Operating Systems List (XP Only) (3, Informative)

solder_fox (1453905) | more than 5 years ago | (#27057217)

It would be nice if they had a list of Antivirus programs that were effective and/or operating systems affected, nice and prominent somewhere linked from the article.

FYI, from the security bulletin:

Affected software:
XP Service Pack 2 & 3
XP Pro x64 and x64 Service Pack 2
Server 2003 Service Packs 1 & 2
Server 2003 x64 and x64 Service Pack 2
Server 2003 with SP1 and SP2 for Itanium

Non-affected:
Win2K SP 4
Vista & Vista SP1
Vista x64&SP1
Server 2008 32
Server 2008 x64
Server 2008 Itanium

Insider Trading (2, Interesting)

locallyunscene (1000523) | more than 5 years ago | (#27057625)

I wonder if how the virus was spread could give clues to "who knows who"? IE: Did all the machines infected at ScottTrade start from a single intrusion, or was there some type of sharing of data between ScottTrade and TD Ameritrade?
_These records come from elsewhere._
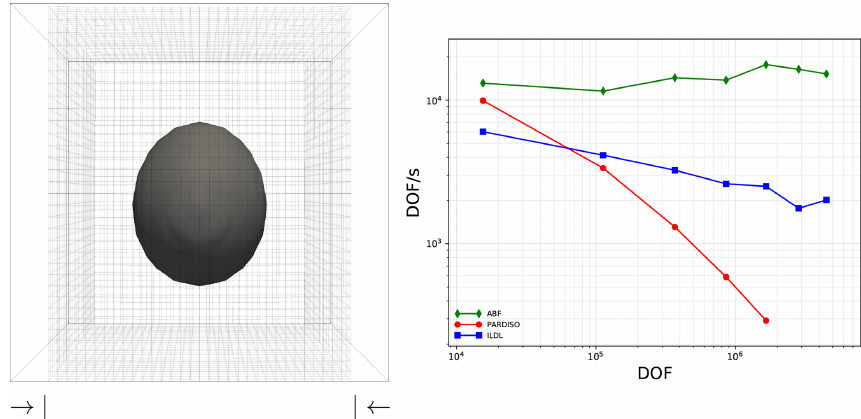
Figure 4. An experiment showing the performance of ILDL preconditioning for an elasticity problem with a heterogeneous medium in compression; the outer box shows the reference (undeformed) state, and the wire mesh shows the deformed state. The surrounding medium has a Poisson ratio of 1 / 3 ( λ = 2, µ = 1), and the originally spherical inclusion (radius 0 . 25) is almost incompressible, with a Poisson ratio greater than 0 . 4999 ( λ = 10 4 , µ = 1). Boundary conditions are free-slip everywhere except the top, which is stress free. The results show that ILDL preconditioning offers substantially better scaling performance (with a lower memory footprint) than a direct solver, without the auxiliary information, implementation, and tuning required for the even-better-scaling ABF solver. These experiments were run on a slightly different cluster than the preceding ones (see Sect. 5), so solve times are not directly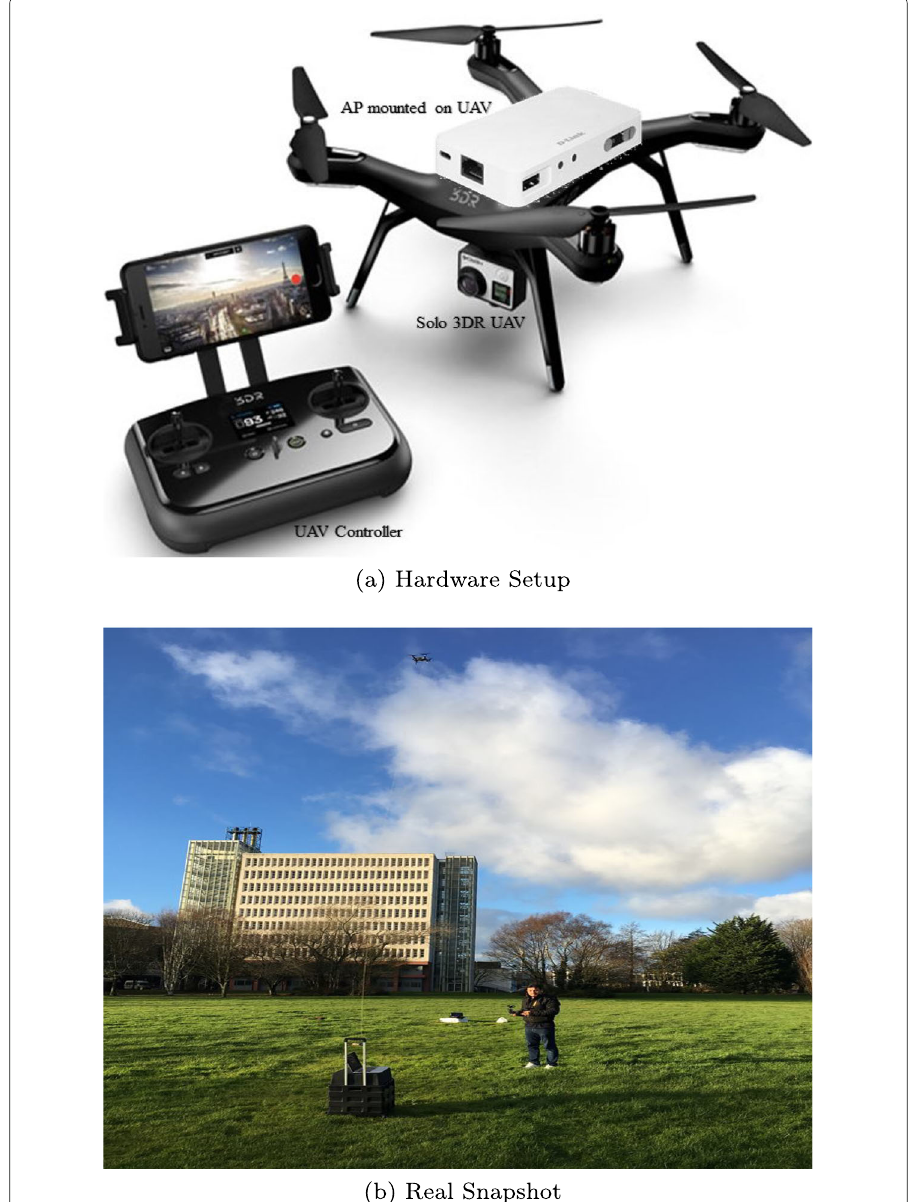
Fig. 2 Solo quadrocopter with its controller and AP along with a real snapshot of the testbed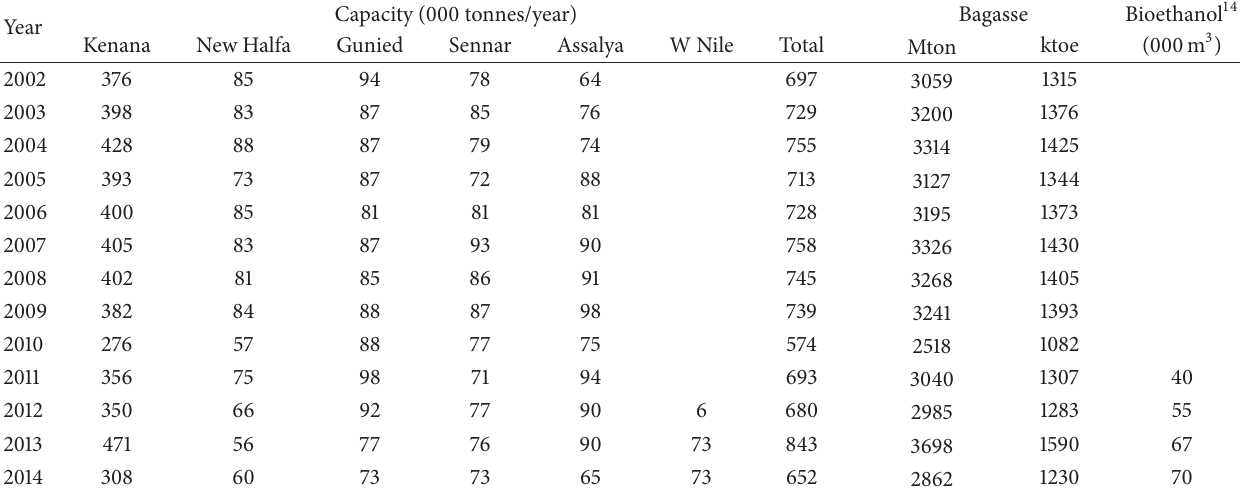
Table 18: Bagasse and bioethanol production [15].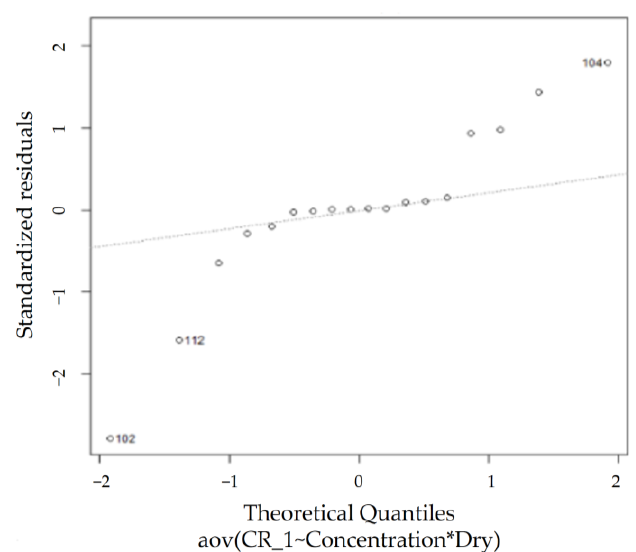
Figure 18. JIS normal QQ plot. Table 8. Shapiro and Levene’s test result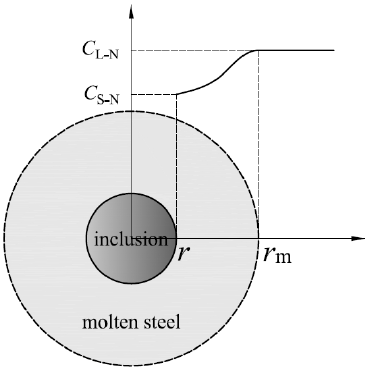
ff usion in molten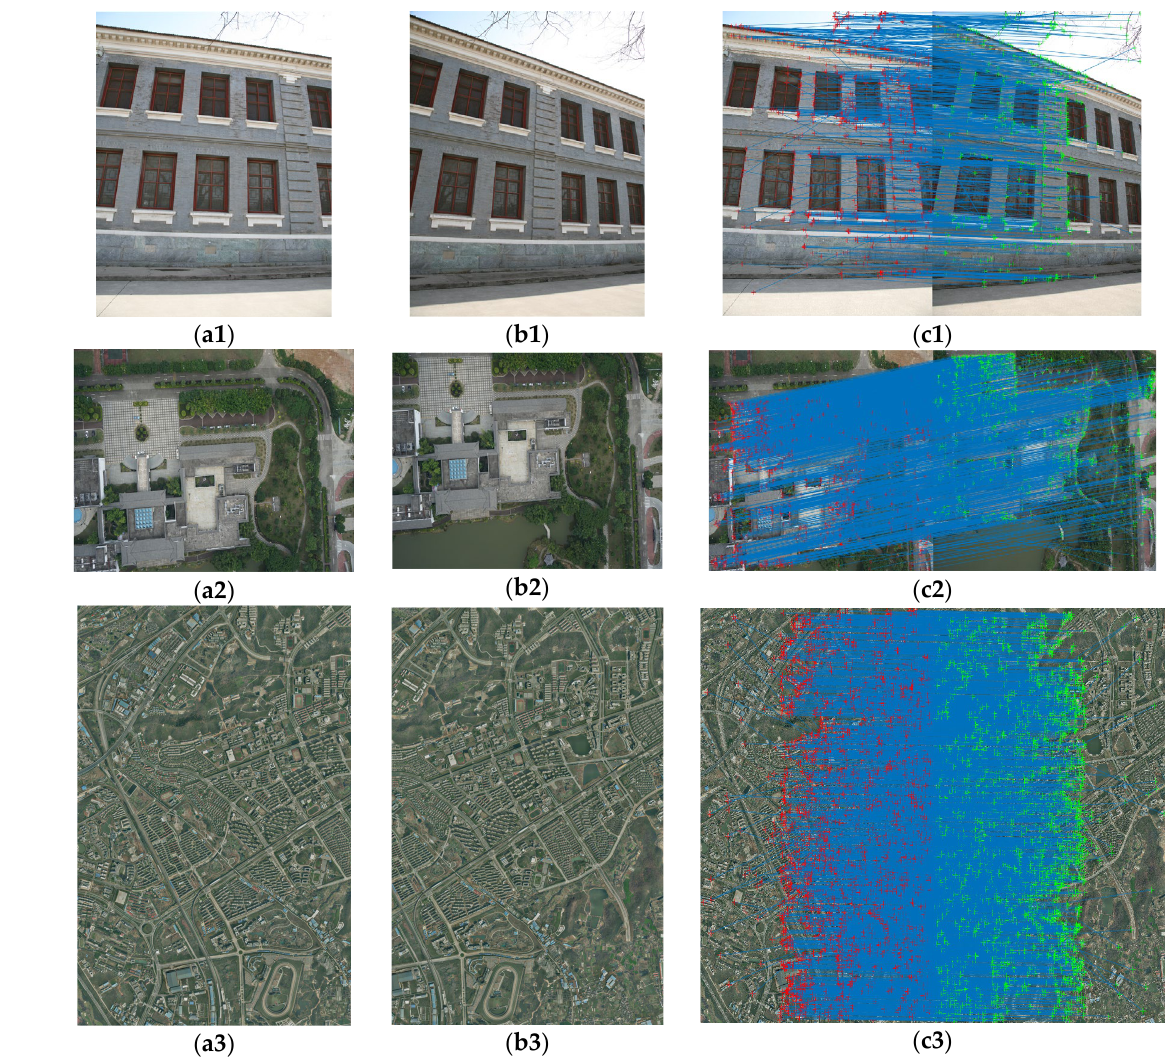
Figure 4. Data source. ( a1 , a2 , a3 ) are the left images, ( b1 , b2 , b3 ) are the right images, and ( c1 , c2 , c3 ) are the stitched images of the left and right images, in which two “+” symbols connected by a line are a pair of corresponding points.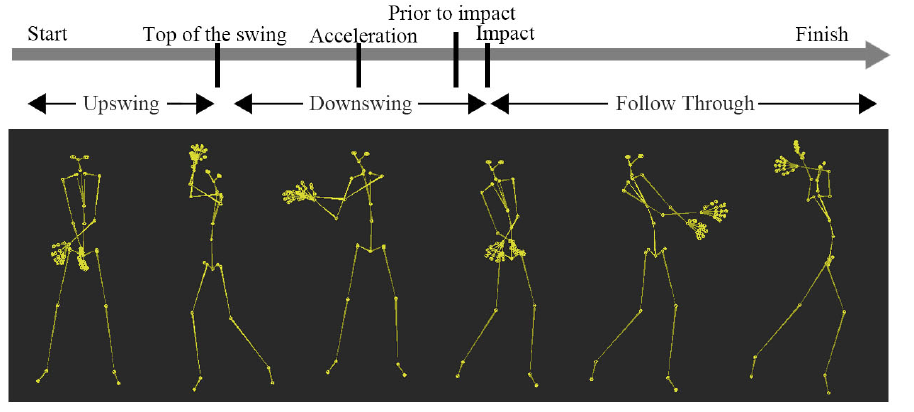
Figure 7. Selected events of a golf swing motion [23].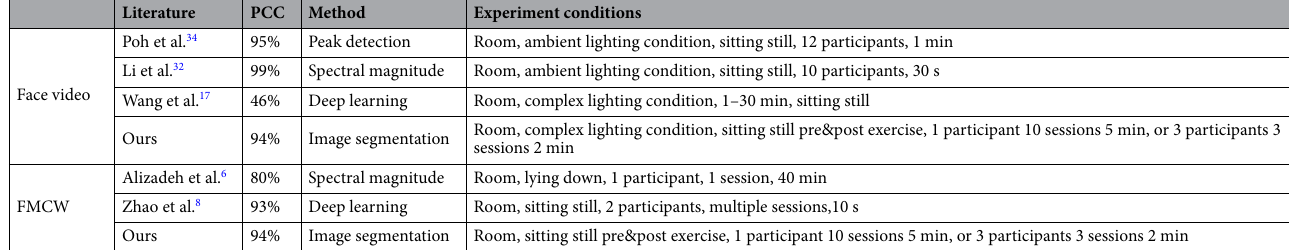
Table 2. Cross-reference performance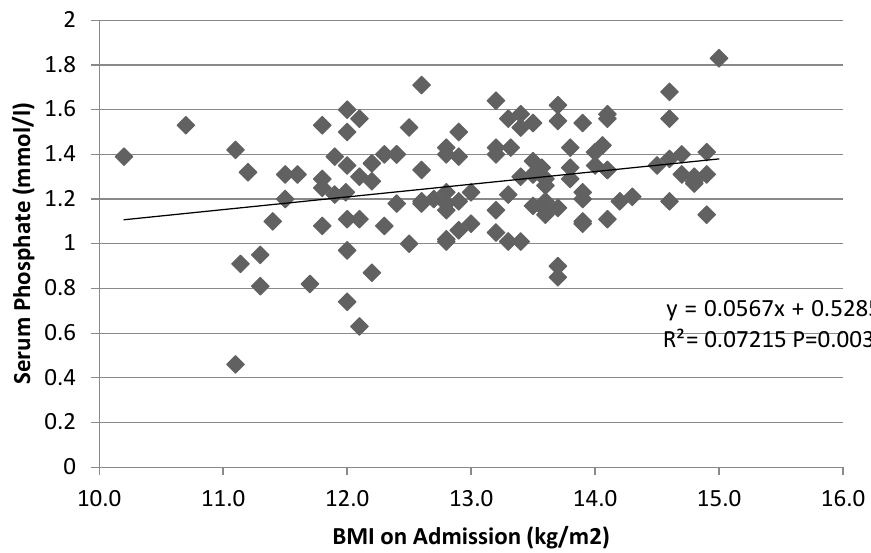
Figure 2. Relationship between serum phosphate and BMI on admission. While the correlation was significant, R 2 was very low (r 2 = 0.07), indicating only a weak relationship between the two factors. Patients with a lower BMI on admission tended to have lower serum phosphate values. However, the patient with the lowest BMI of 10.2 had normal serum phosphate values of 1.32 mmol/L, whereas a patient with a BMI of 13.7 presented with a phosphate value of 0.9 mmol/L. Moreover, the BMI of patients with hypophosphatemia in this study ranged from 11.1 to 13.7 kg/m 2 , indicating that low phosphate values are not necessarily exhibited only at lower BMI values.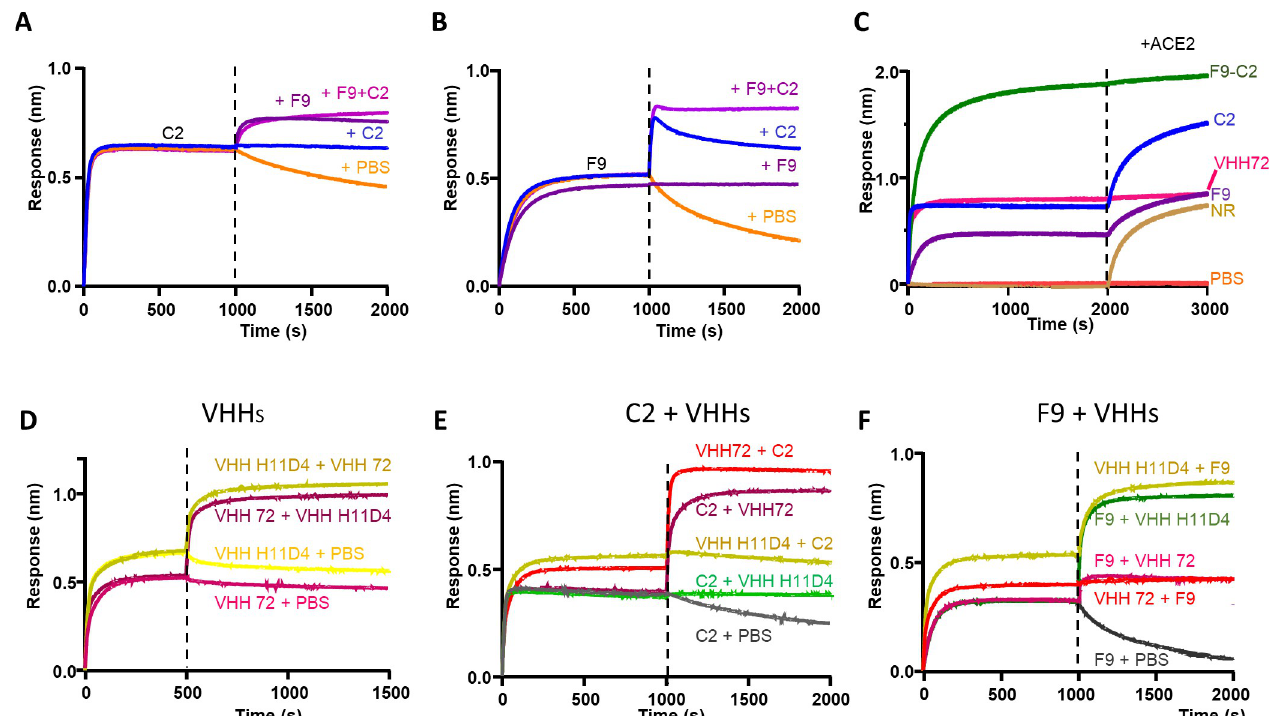
Fig 3. Competitive binding assays. (A and B) BLI experiments showed that C2 and F9 could bind RBD simultaneously. (C) Binding of ACE2 was assessed after a first association phase with α Reps C2 and F9, the F9-C2 construct, the VHH72 [19] or with a negative control (NR). F9-C2 and VHH-72 blocked the binding of RBD to ACE2. While F9 inhibited partially ACE2 binding, C2 did not compete with ACE2 binding. (3D-F) Reciprocal competitive binding assays between VHH-72, VHH H11D4, C2 and F9. While C2 and H11D4 competed for binding to the RBD (immobilized on the chip) in a reciprocal manner, F9 and VHH-72 blocked reciprocally their interaction to the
Not necessarily illicit, but seeing formal and informal alliances.

Re:Insider Trading (1)

Vancorps (746090) | more than 5 years ago | (#27058023)

Of course I also wonder if it has anything to do with the fact that I've been seeing a lot of job postings at the trading firms involved lately.

keep it updated.... (1, Informative)

Anonymous Coward | more than 5 years ago | (#27057733)

All the focus here is on the AV finding the rootkit. Everyone forgets if they would have kept the machine updated, the rootkit or virus would not have been able to infect the machine in the first place. AV is a second layer of defense. MS Window machines should setup to update automatically. MS released the fix for the vulnerability this rootkit took advantage of a month or two before the rootkit was released.

Unethical (2, Funny)

Hognoxious (631665) | more than 5 years ago | (#27058165)

Tigger removes a long list of other malicious software titles, including the malware most commonly associated with Antivirus 2009 and other rogue security software titles...

Man, that's just unethical. What's the world coming to?
But look on the bright side - even though honour among thieves is gone, at least the banking world lives on.